Mehrab was the ruler of Kabul and the father of Rudaba. Mehrab paid his taxes to Sām as usual, but now his successor is Zal. Mehrab found that Zal had camped on the outskirts of the city, visiting in the morning but with an annual ransom. When Zal was aware of Mehrab's arrival, he accepted her and welcomed her into the Zuboliani tradition and placed her in a high position in parliament. When the party ended and a farewell to Mehrab, one of Zal's commanders told him that Mehrab had a beautiful daughter in the palace. And Zal fell in love with Mehrab's daughter.
Zal was upset at night, but the next day Mehrab went to Zal's tent again for lunch. Zal was very happy about the arrival of Mehrab. He asked Mehrab what he wanted to express, the throne, the royal seal, the sword or the crown. These compliments indicated a lover. And while he had not yet seen the Rudaba. In response, Mehrab said, "I only have one wish to be my guest. Despite the esoteric desire, Zal said Sam would not allow me to do so, and Mehrab left hi tent discomfort.

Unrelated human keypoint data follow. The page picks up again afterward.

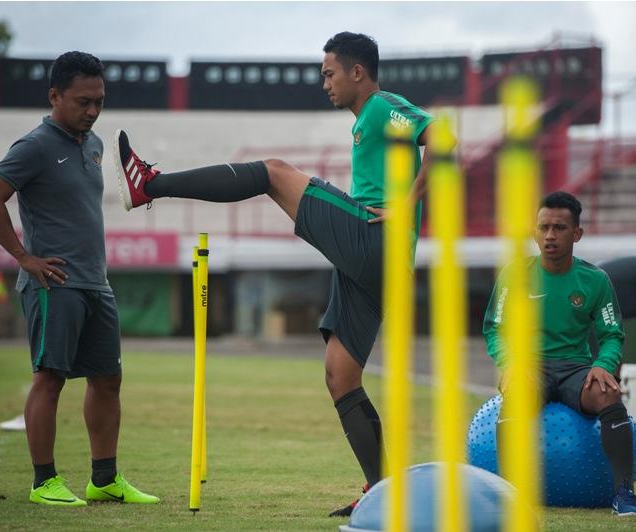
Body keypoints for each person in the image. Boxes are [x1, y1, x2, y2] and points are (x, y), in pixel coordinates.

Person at [112, 32, 440, 516]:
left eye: (329, 73)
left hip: (378, 241)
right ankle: (382, 493)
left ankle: (151, 185)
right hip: (379, 266)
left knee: (272, 171)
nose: (323, 82)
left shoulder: (383, 106)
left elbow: (444, 140)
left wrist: (407, 206)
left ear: (357, 72)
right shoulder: (366, 120)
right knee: (340, 377)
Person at [0, 51, 158, 507]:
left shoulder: (93, 144)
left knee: (107, 379)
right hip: (55, 284)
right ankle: (44, 482)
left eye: (99, 101)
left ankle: (104, 479)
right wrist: (25, 258)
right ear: (54, 96)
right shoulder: (35, 145)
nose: (92, 111)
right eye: (82, 102)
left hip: (96, 282)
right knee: (50, 379)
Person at [484, 191, 636, 517]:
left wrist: (602, 365)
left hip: (576, 369)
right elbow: (494, 329)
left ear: (577, 234)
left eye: (559, 228)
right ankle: (512, 493)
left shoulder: (596, 280)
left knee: (608, 394)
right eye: (543, 227)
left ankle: (624, 494)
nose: (550, 236)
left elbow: (612, 334)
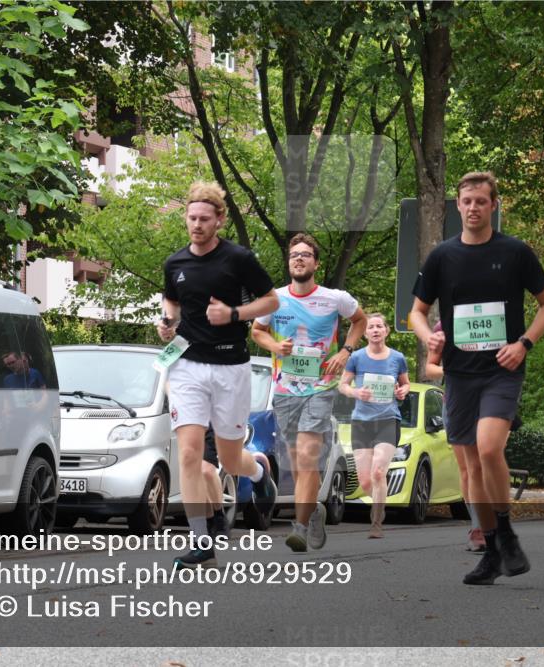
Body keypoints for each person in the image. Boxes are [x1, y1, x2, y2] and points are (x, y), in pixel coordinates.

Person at [410, 171, 544, 585]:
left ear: (494, 205)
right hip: (459, 373)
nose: (473, 208)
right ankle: (493, 549)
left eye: (481, 201)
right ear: (457, 206)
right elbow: (417, 312)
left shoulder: (514, 252)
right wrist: (428, 340)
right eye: (466, 201)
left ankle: (506, 530)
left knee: (489, 448)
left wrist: (523, 344)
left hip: (501, 370)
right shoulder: (442, 256)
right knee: (471, 468)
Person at [158, 181, 280, 569]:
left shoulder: (238, 259)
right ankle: (200, 541)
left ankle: (259, 472)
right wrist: (167, 322)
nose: (196, 225)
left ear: (219, 220)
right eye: (192, 218)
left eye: (204, 219)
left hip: (231, 366)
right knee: (191, 453)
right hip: (187, 364)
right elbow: (171, 301)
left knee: (229, 458)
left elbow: (271, 300)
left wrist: (233, 314)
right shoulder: (175, 263)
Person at [251, 233, 367, 552]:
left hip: (320, 386)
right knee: (298, 463)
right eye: (293, 255)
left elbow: (360, 321)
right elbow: (257, 331)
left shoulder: (334, 298)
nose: (299, 259)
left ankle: (299, 527)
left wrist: (345, 352)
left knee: (306, 457)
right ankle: (314, 510)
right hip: (285, 389)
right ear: (289, 263)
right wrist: (275, 345)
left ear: (316, 262)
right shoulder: (273, 299)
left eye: (305, 255)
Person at [338, 313, 410, 538]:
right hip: (361, 421)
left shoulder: (397, 358)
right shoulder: (357, 358)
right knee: (366, 480)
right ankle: (380, 501)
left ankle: (376, 522)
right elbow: (342, 385)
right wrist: (355, 392)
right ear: (366, 332)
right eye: (371, 327)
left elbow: (405, 384)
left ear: (386, 330)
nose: (376, 330)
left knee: (379, 471)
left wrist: (402, 391)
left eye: (380, 326)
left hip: (388, 419)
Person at [426, 321, 486, 552]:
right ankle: (477, 525)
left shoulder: (494, 317)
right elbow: (430, 367)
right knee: (468, 468)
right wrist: (451, 371)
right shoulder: (443, 326)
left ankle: (491, 520)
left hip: (490, 400)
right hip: (455, 403)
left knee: (486, 462)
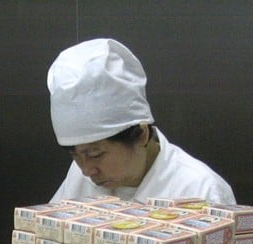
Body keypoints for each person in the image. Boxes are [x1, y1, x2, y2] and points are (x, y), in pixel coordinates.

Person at [47, 38, 236, 205]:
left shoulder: (200, 191)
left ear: (142, 135)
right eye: (75, 155)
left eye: (96, 154)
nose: (87, 170)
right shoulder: (81, 173)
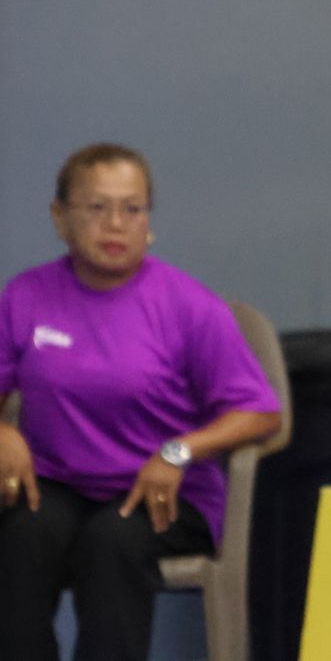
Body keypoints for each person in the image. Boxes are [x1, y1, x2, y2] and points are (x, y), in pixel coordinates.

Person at [0, 143, 283, 661]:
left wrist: (178, 452)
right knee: (22, 535)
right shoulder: (25, 296)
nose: (115, 224)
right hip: (61, 483)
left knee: (112, 543)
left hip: (165, 493)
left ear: (148, 221)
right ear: (60, 218)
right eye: (96, 207)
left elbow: (262, 413)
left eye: (132, 208)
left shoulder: (190, 307)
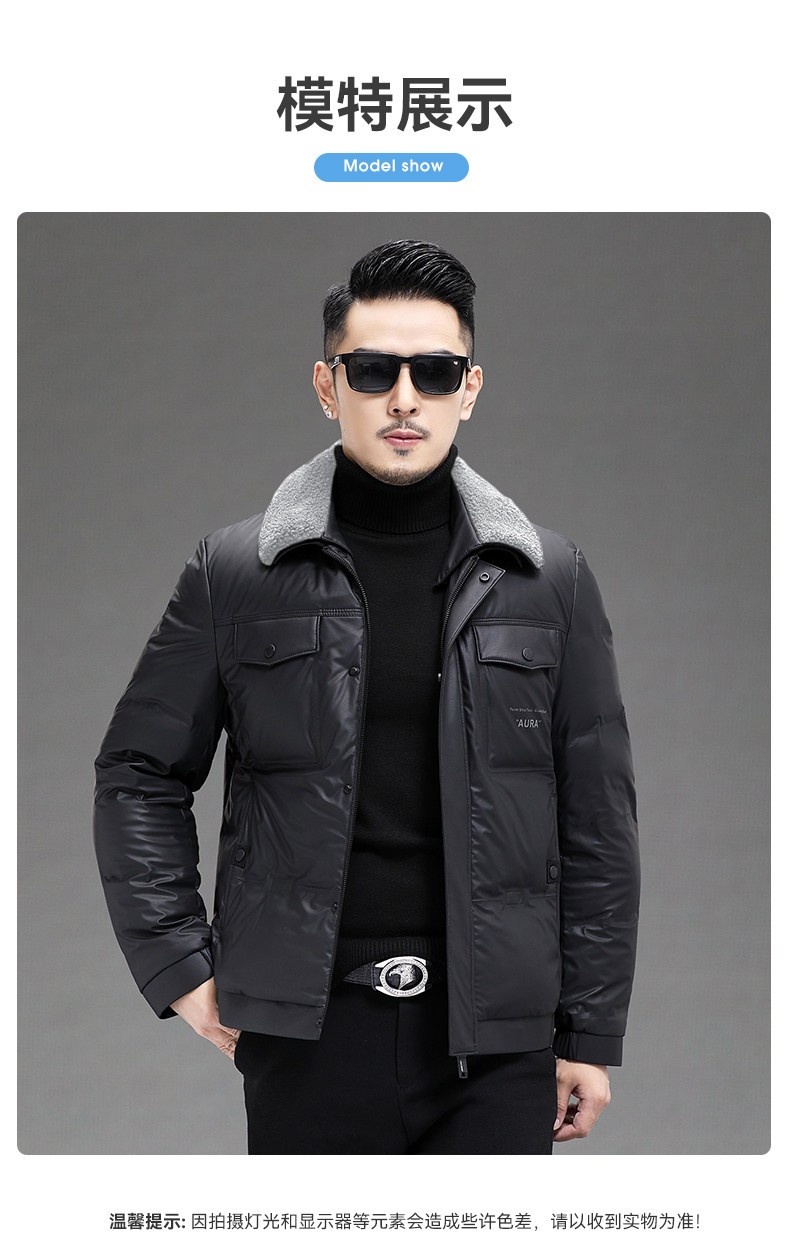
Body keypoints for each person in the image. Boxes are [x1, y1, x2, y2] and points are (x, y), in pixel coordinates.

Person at [93, 239, 640, 1155]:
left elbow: (598, 817)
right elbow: (137, 771)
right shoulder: (236, 572)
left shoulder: (549, 580)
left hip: (496, 1046)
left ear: (470, 388)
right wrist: (179, 964)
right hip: (306, 1037)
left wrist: (588, 1030)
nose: (404, 398)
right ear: (327, 383)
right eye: (374, 370)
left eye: (435, 372)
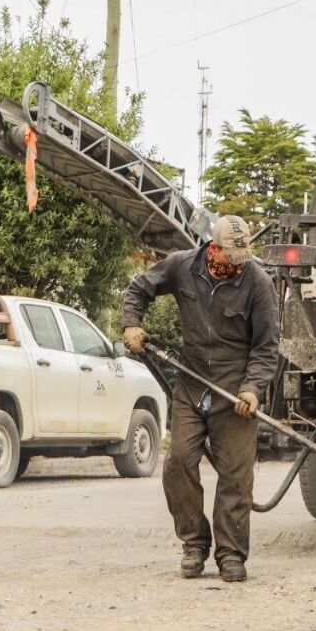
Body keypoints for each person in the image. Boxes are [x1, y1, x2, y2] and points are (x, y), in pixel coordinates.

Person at [122, 214, 281, 583]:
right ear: (213, 248)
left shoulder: (258, 283)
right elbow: (138, 289)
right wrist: (132, 323)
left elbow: (267, 345)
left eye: (243, 256)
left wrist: (253, 388)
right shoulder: (181, 265)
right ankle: (194, 544)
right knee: (178, 463)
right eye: (231, 256)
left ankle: (230, 554)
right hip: (192, 385)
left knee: (236, 476)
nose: (238, 263)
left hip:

Mehrab returned to the palace and praised Zal's glamorous qualities for his wife Sindukht, but said the gladiator had only one flaw and that he had white hair. Rudaba heard the talk but fell in love with Zal' character and wished he could understand her better. Rudaba was restless like Zal and sent five of her slaves to the Zal tent to get to know each other. Eventually, one night Zal climbed the wall of the palace with Rudaba's escort, and the two lovers' wishes came true. But an acute problem later emerged, and it was the Iran king's opposition to their marriage.